The study, “Clinical features associated with a doctor-diagnosis of bronchiectasis in the Severe Asthma Network in Italy (SANI) registry,” was published in the journal Expert Review of Respiratory Medicine.
Asthma is a chronic inflammatory respiratory condition, prevalent in anywhere from 1–18% of the population in different countries.
Its severity is categorized based on the effectiveness of asthma treatments, as outlined in guidelines provided by the Global Initiative for Asthma. An estimated 5–10% of asthma patients have a severe form of the condition.
People with more severe asthma also have an increased likelihood of being diagnosed with co-existing conditions, which can include gastroesophageal reflux disease (GERD), obesity, chronic rhinitis (chronic sneezing and drippy nose), and rhino-sinusitis, or inflammation of the sinuses and nose.
Studies have shown an association between asthma and bronchiectasis, a clinical term that describes the irreversible thickening of bronchi — the tubes that carry air through the lungs — due to inflammation and infection.
It is estimated that up to 25% of asthma patients have bronchiectasis, but that number increases to as much as 67% when considering those with uncontrolled or severe asthma. In turn, 3–7% of bronchiectasis patients have self-reported having asthma.
To better investigate the relationship between asthma and bronchiectasis, researchers from several Italian institutions accessed patient data collected in the Severe Asthma Network Italy (SANI), a registry established to better understand severe asthma. In total, data were analyzed from 696 severe asthma patients older than 12.
Results showed that 108 patients (15.5%) also had a diagnosis of bronchiectasis.
Because the SANI registry contains a significant amount of information regarding each patient, the study was able to derive meaningful differences between those with asthma who do and do not also have bronchiectasis.

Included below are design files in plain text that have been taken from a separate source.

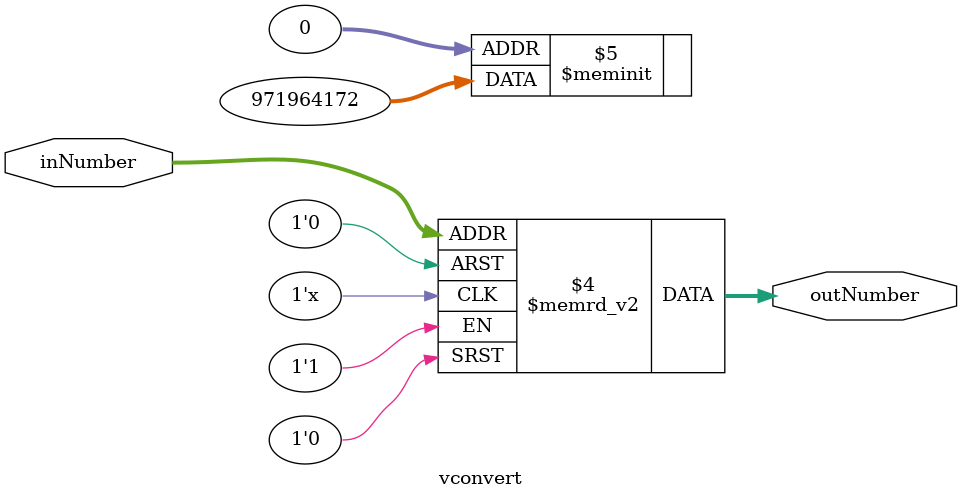
<source format=v>
`timescale 1ns / 1ps
module vconvert(
    input [2:0] inNumber,
    output reg[3:0] outNumber
    );
always @ *
	case(inNumber)
		3'b000 : outNumber = 4'b1100;
		3'b001 : outNumber = 4'b0000;
		3'b010 : outNumber = 4'b1111;
		3'b011 : outNumber = 4'b1111;
		3'b100 : outNumber = 4'b1110;
		3'b101 : outNumber = 4'b1110;
		3'b110 : outNumber = 4'b1001;
		3'b111 : outNumber = 4'b0011;
	endcase

endmodule

</source>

Looking at the demographic data, people with bronchiectasis were on average older than those without this condition (57.5 years vs. 54.5 years), though the onset age of asthma was not significantly different (age 35 vs. 33.4).
The study also found no significant differences in a number of other characteristics, including sex, body mass index, and past or present smoking habits.
Likewise, in data more specific to asthma co-existing conditions, the researchers found no differences in the presence of rhinitis, GERD, and atopy — a genetic tendency for allergic reactions — between people with or without bronchiectasis. However, the group with bronchiectasis did have a higher proportion of chronic rhino-sinusitis with nasal polyps (54.6% vs. 38%).
To analyze the overall symptoms of both conditions, the investigators looked at the results of two tools designed to measure control of asthma symptoms, the Asthma Control Test and the Asthma Control Questionnaire, and found that such control was reduced in the bronchiectasis patients.
In addition, lung function was found to be reduced in the bronchiectasis group, based on a test that measures the volume of air forced out of lungs, or percent predicted forced expiratory volume in one second. The results also indicated that a higher proportion of bronchiectasis patients had more than two breathing exacerbation events in the prior year, compared with those without bronchiectasis.
The presence of bronchiectasis also was linked to an increased likelihood of taking long-term corticosteroid therapy and a decrease in overall quality of life, as indicated by the Asthma Quality of Life Questionnaire.
The team also analyzed biomarker data, ultimately finding that both groups had higher levels than normal of inflammation-related biomarkers.
Though some of these biomarkers showed a trend toward a greater increase in bronchiectasis patients over those without the disorder, only the blood level of the antibody immunoglobin E was significantly higher in the bronchiectasis group.
Given these findings and the potentially worse outcomes in asthma patients with bronchiectasis, the researchers advocated for clinicians to screen people with severe asthma for bronchiectasis, using lung function tests and a CT scan.
In conclusion, “severe asthma associated with bronchiectasis represents a particularly severe asthma variant,” the scientists wrote. “We therefore suggest that bronchiectasis should necessarily be assessed in severe asthmatic patients.”